Human beings have struggled for thousands of years to define what it means to live a good life and be "successful." Few (if any) ever associated success with the acquisition of wealth. Even the rich ones, like Marcus Aurelius, did not consider wealth to be an indicator of a good life. It's rather odd that you would do so with such flippancy and dismiss those that pursue other avenues of fulfillment as "not successful".
No. you define your own success. For most people it's a social thing so you look at people around you and define your success. That's why people buy home, buy cars, etc.
That's fine but you should really have control over what you consider as "success".
When I say success I mean having a clear goal of where you want to go and achieving it.
If you want to be "cool" and just enjoy your life AND achieve what you want outside of your cool life, feel free to do so, and good luck. I'm just saying you can't win against people who have the same ability who decide to go all in.
>When I say success I mean having a clear goal of where you want to go and achieving it.
I strongly disagree with this. Goals - insofar as they exist at all - should always be small, fluid, and constantly shifting based on how you evolve and grow as a person. Who you are in five years should be completely different and better than the person you are today. That only happens by establishing systems of behavior that meet higher order ideals of what is good and virtuous, not embedding your entire understanding of success into a single end point. It's far more effective to measure the hours of each day by the quality of your habits than the years of your life spent fighting for some arbitrary accomplishment that may never come.
> I'm just saying you can't win against people who have the same ability who decide to go all in.
You're really killing it. <3. I'm loving it because people who say these pretty obvious things are just so few and far between.
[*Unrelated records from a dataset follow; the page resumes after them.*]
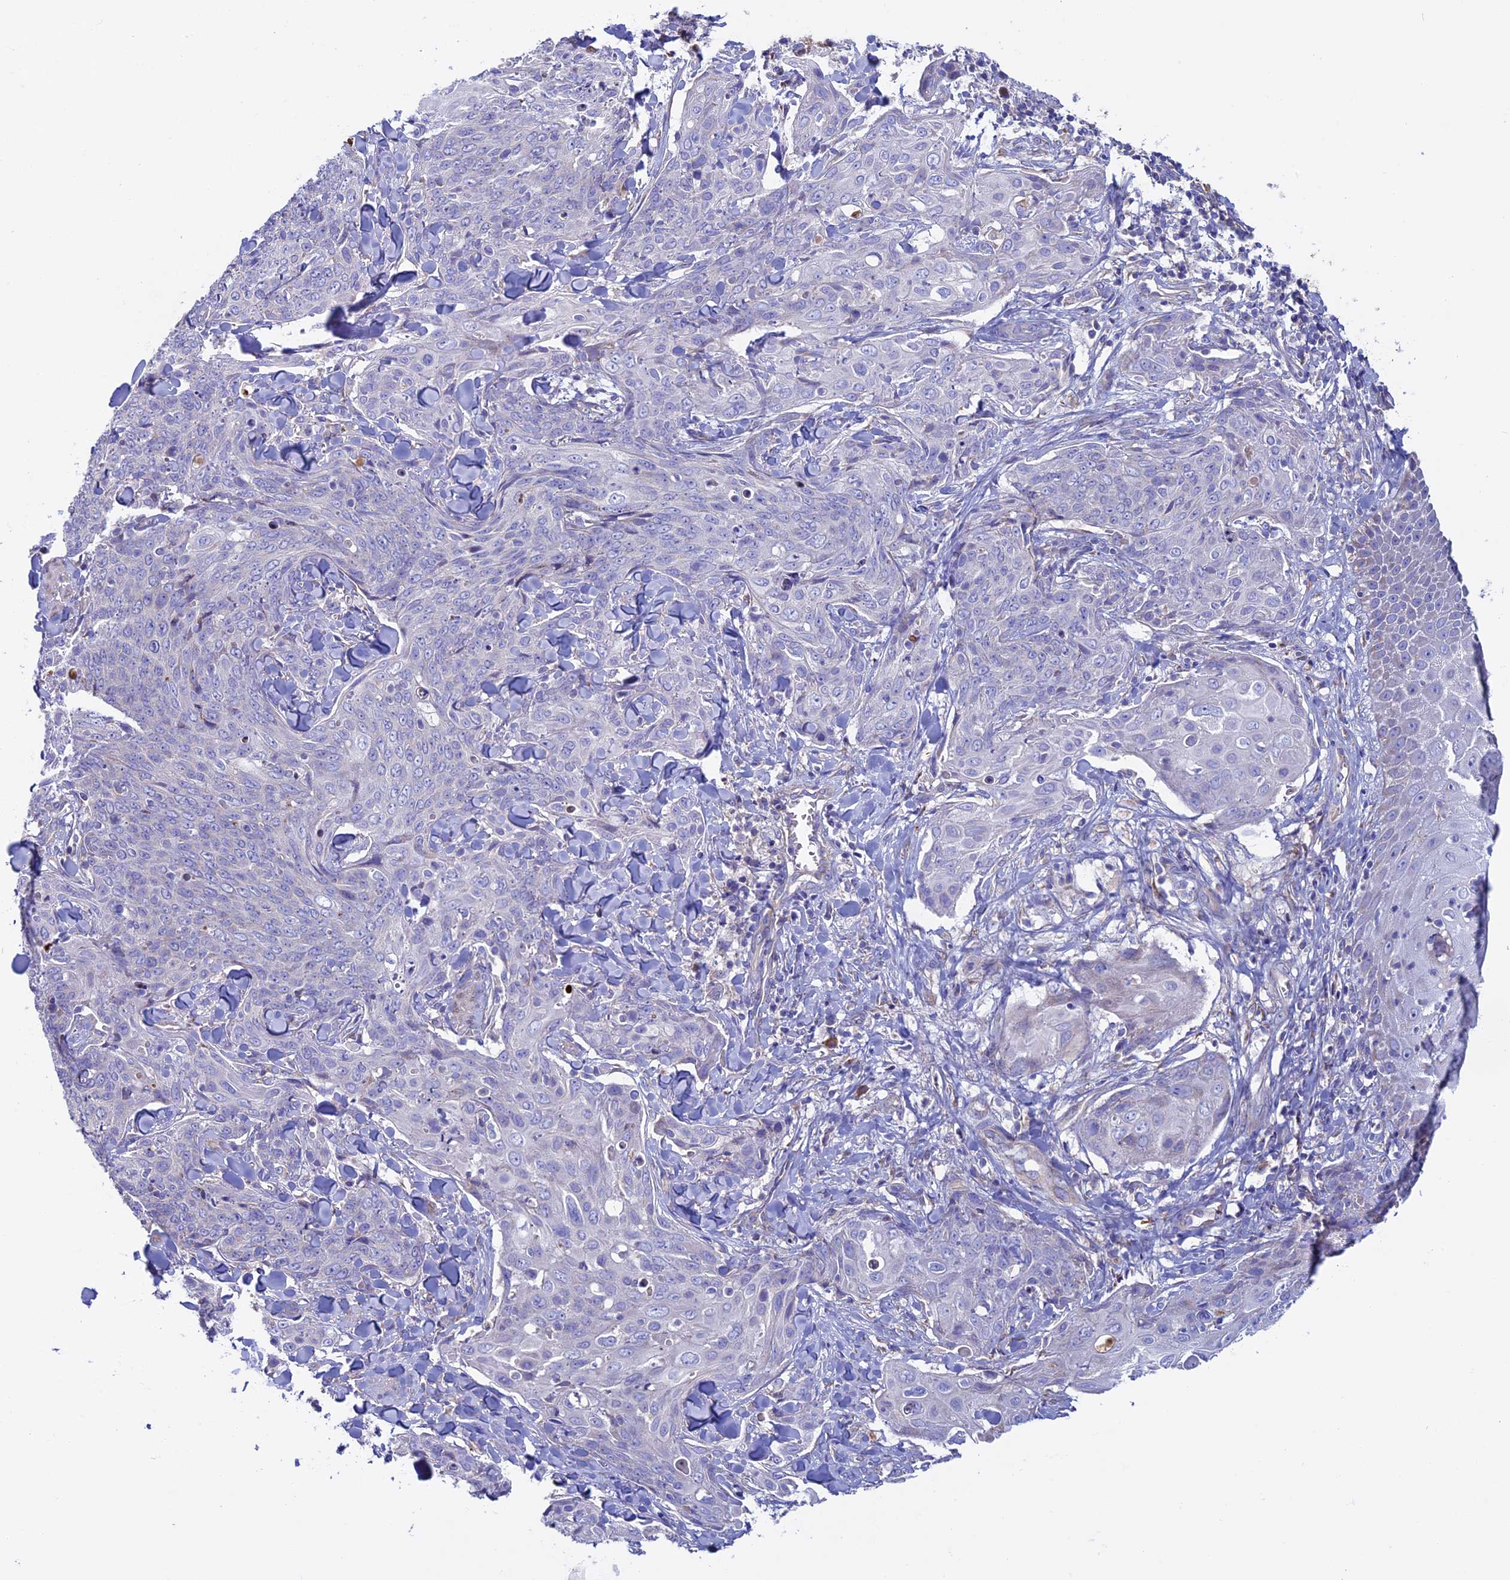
{"staining": {"intensity": "negative", "quantity": "none", "location": "none"}, "tissue": "skin cancer", "cell_type": "Tumor cells", "image_type": "cancer", "snomed": [{"axis": "morphology", "description": "Squamous cell carcinoma, NOS"}, {"axis": "topography", "description": "Skin"}, {"axis": "topography", "description": "Vulva"}], "caption": "Photomicrograph shows no significant protein positivity in tumor cells of skin squamous cell carcinoma.", "gene": "SLC15A5", "patient": {"sex": "female", "age": 85}}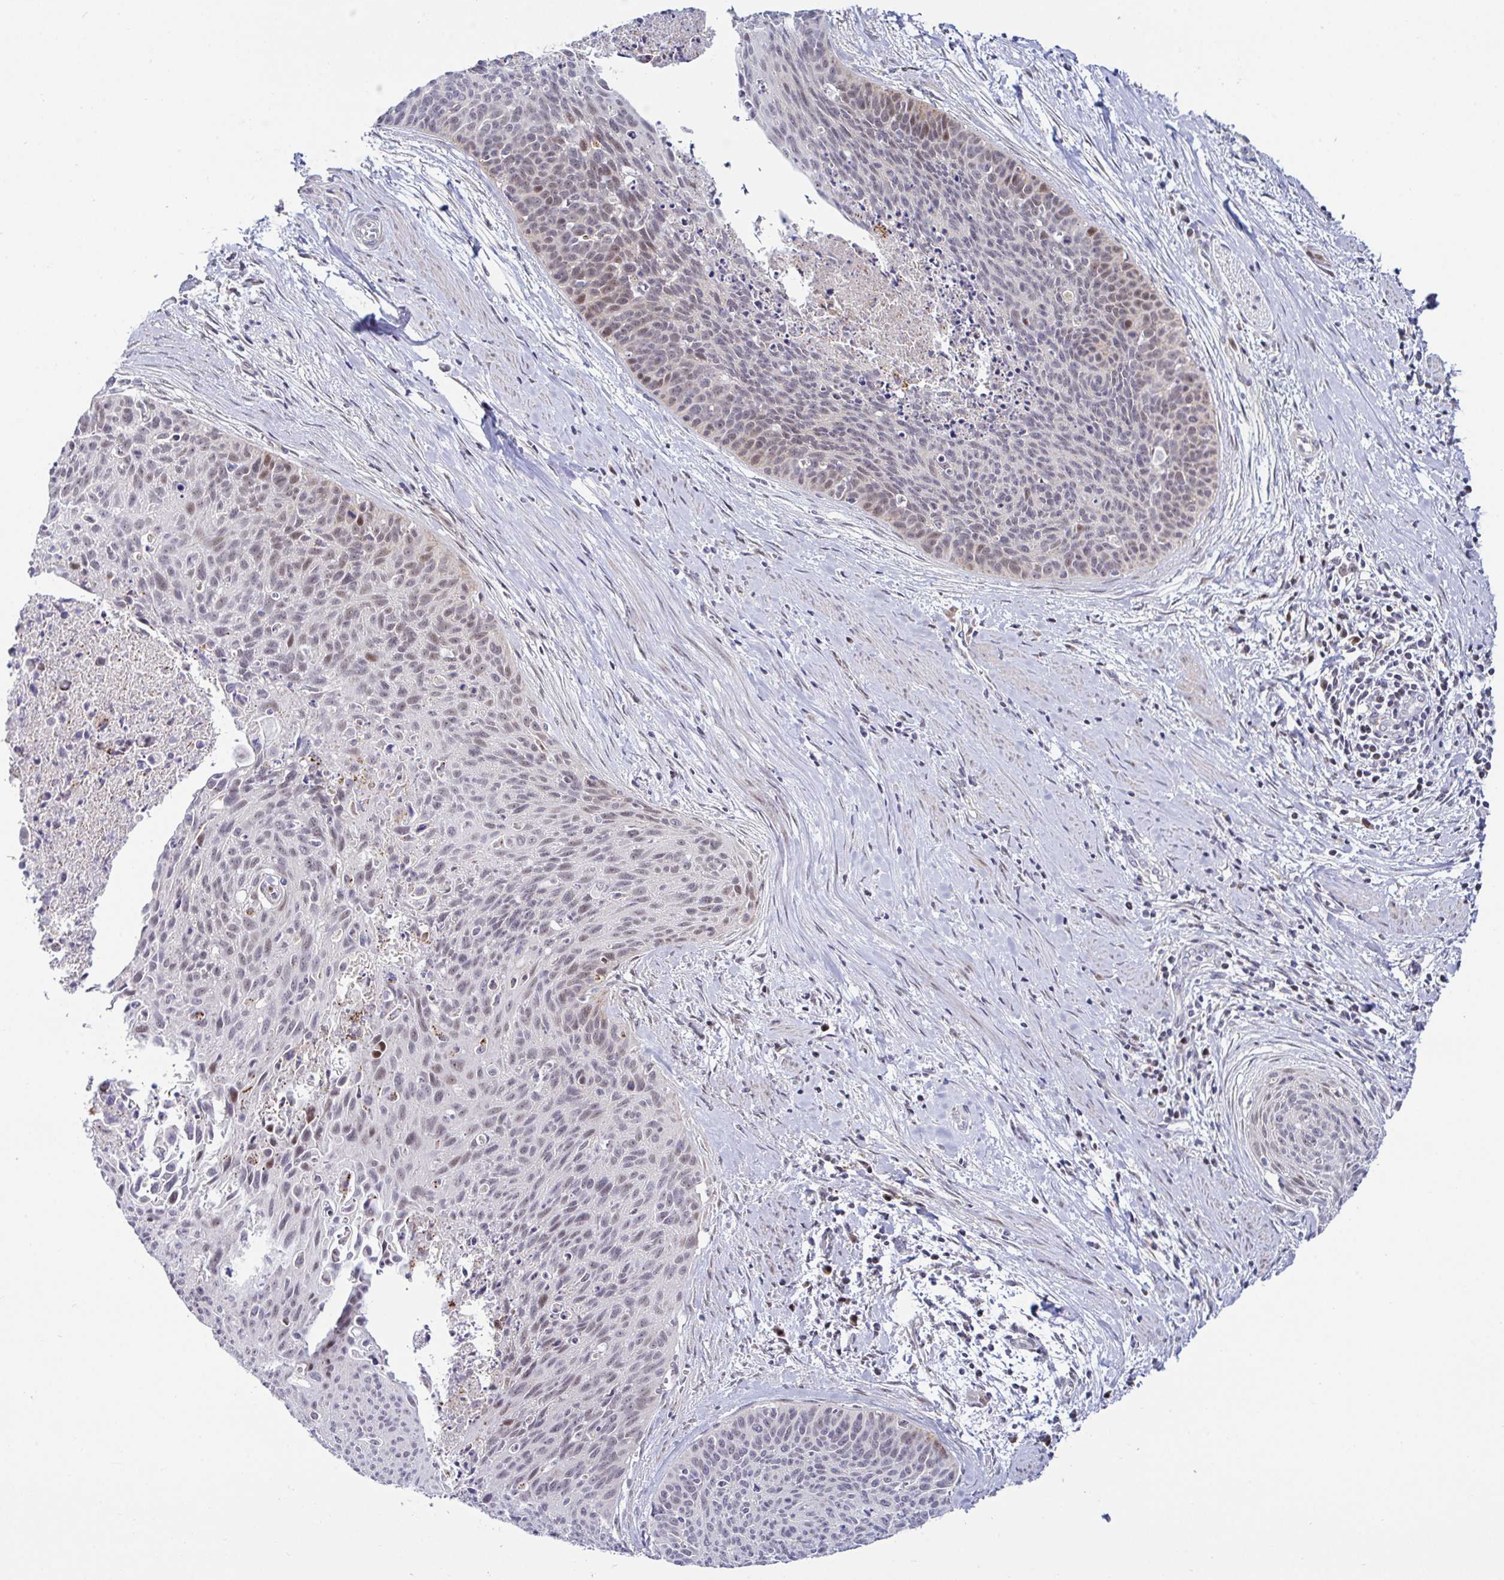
{"staining": {"intensity": "weak", "quantity": "25%-75%", "location": "nuclear"}, "tissue": "cervical cancer", "cell_type": "Tumor cells", "image_type": "cancer", "snomed": [{"axis": "morphology", "description": "Squamous cell carcinoma, NOS"}, {"axis": "topography", "description": "Cervix"}], "caption": "The image shows immunohistochemical staining of cervical cancer (squamous cell carcinoma). There is weak nuclear expression is present in approximately 25%-75% of tumor cells.", "gene": "DZIP1", "patient": {"sex": "female", "age": 55}}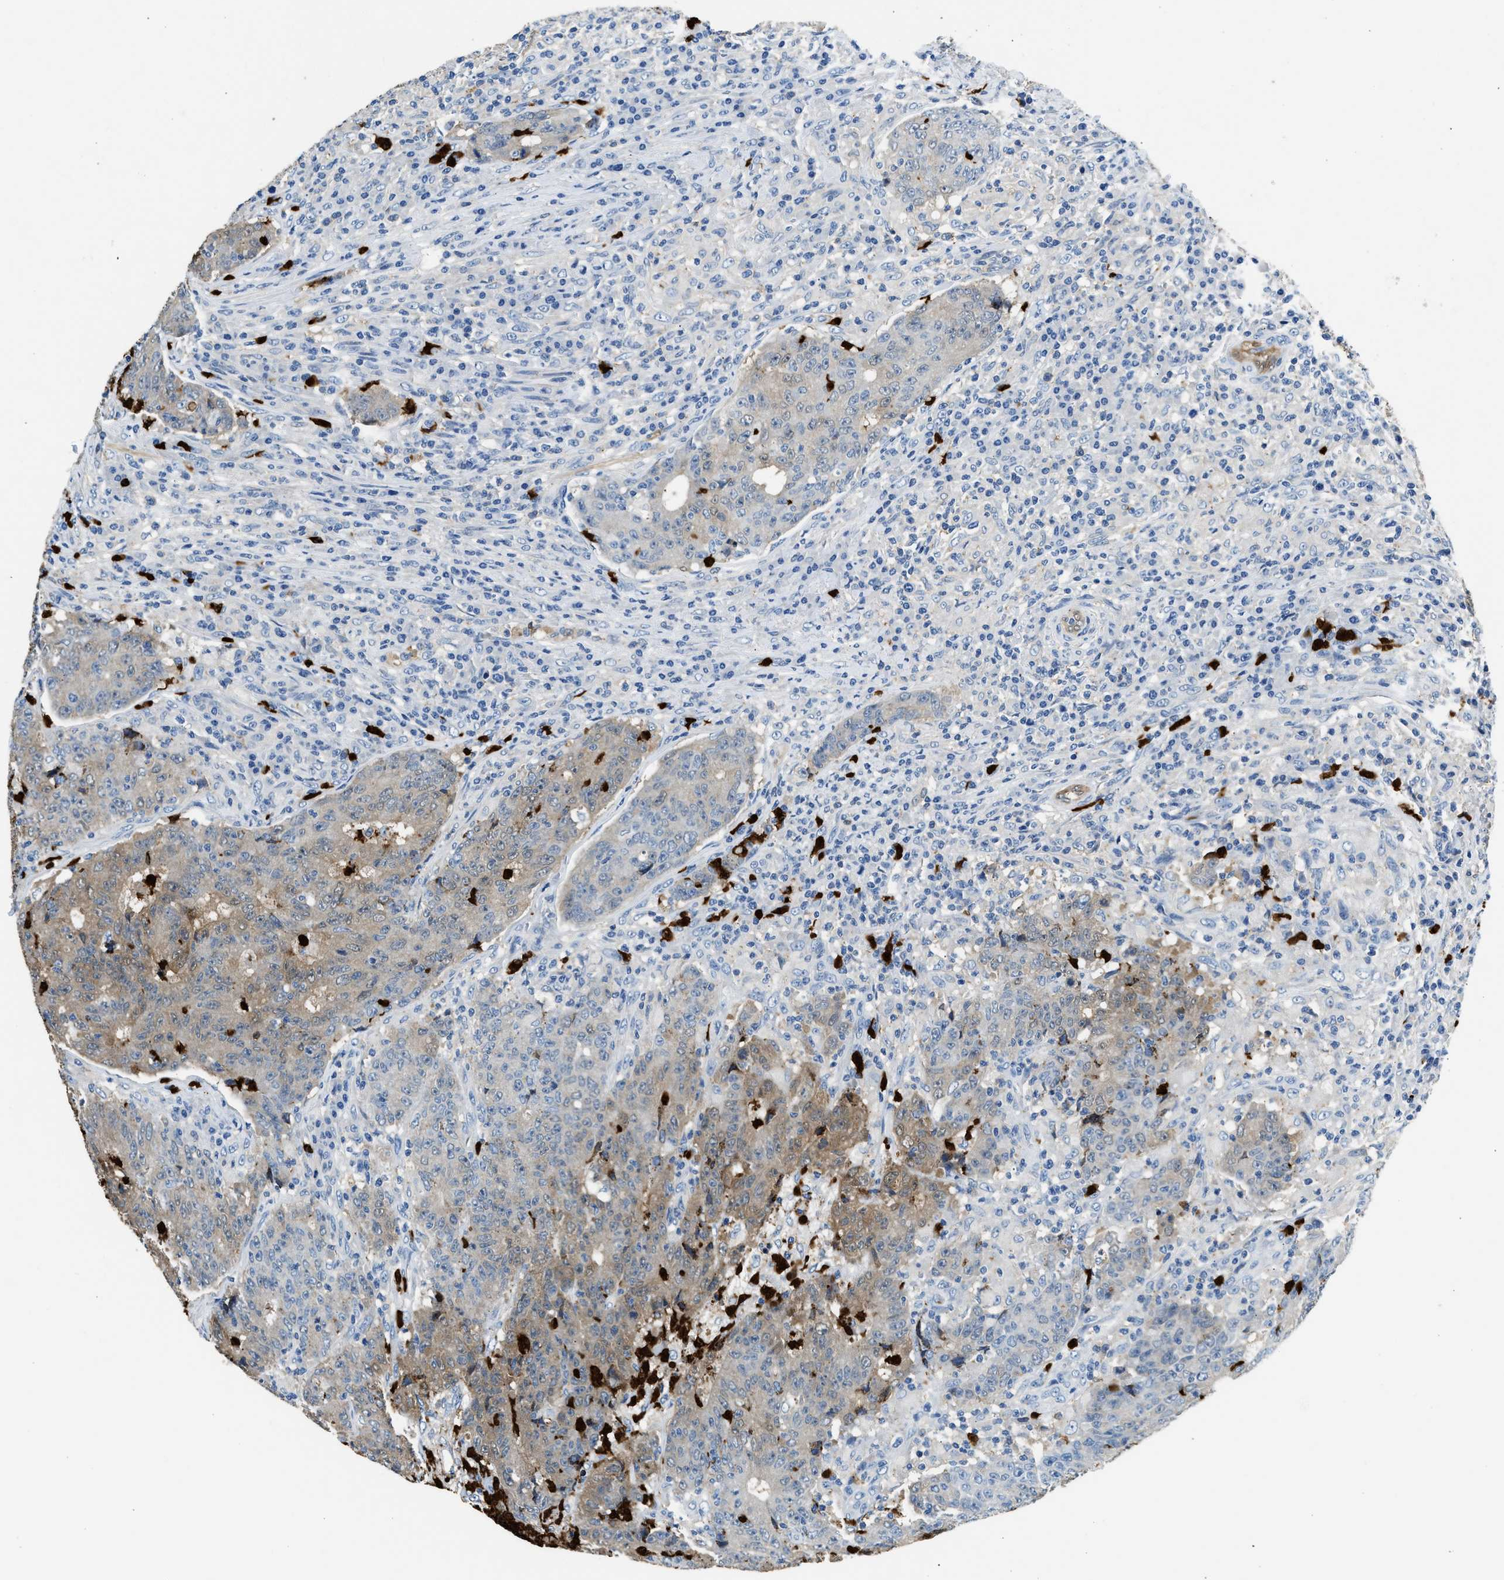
{"staining": {"intensity": "weak", "quantity": "25%-75%", "location": "cytoplasmic/membranous"}, "tissue": "colorectal cancer", "cell_type": "Tumor cells", "image_type": "cancer", "snomed": [{"axis": "morphology", "description": "Normal tissue, NOS"}, {"axis": "morphology", "description": "Adenocarcinoma, NOS"}, {"axis": "topography", "description": "Colon"}], "caption": "Immunohistochemistry (IHC) histopathology image of colorectal cancer stained for a protein (brown), which reveals low levels of weak cytoplasmic/membranous expression in approximately 25%-75% of tumor cells.", "gene": "ANXA3", "patient": {"sex": "female", "age": 75}}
Instead of listening to John Carmack (https://news.ycombinator.com/item?id=10882202) they choose to parrot these articles by random people who've never done anything except produce clickbait.
Also I like people who say: "don't you need to exercise, go for walks, relax?" Of course! But these things must be deployed as part of your effort to achieve your goals. The odds are stacked so hard against you. You need stable finances and health, for one thing, to accomplish anything. Then you need patience, support from your friends and family, vision, a good idea... not to mention some talent, too. It's really hard. If you're not all in, you're not going anywhere in terms of producing something new and interesting. Which is fine, just don't try to sell people on the opposite.
Human beings have struggled for thousands of years to define what it means to live a good life and be "successful." Few (if any) ever associated success with the acquisition of wealth. Even the rich ones, like Marcus Aurelius, did not consider wealth to be an indicator of a good life. It's rather odd that you would do so with such flippancy and dismiss those that pursue other avenues of fulfillment as "not successful".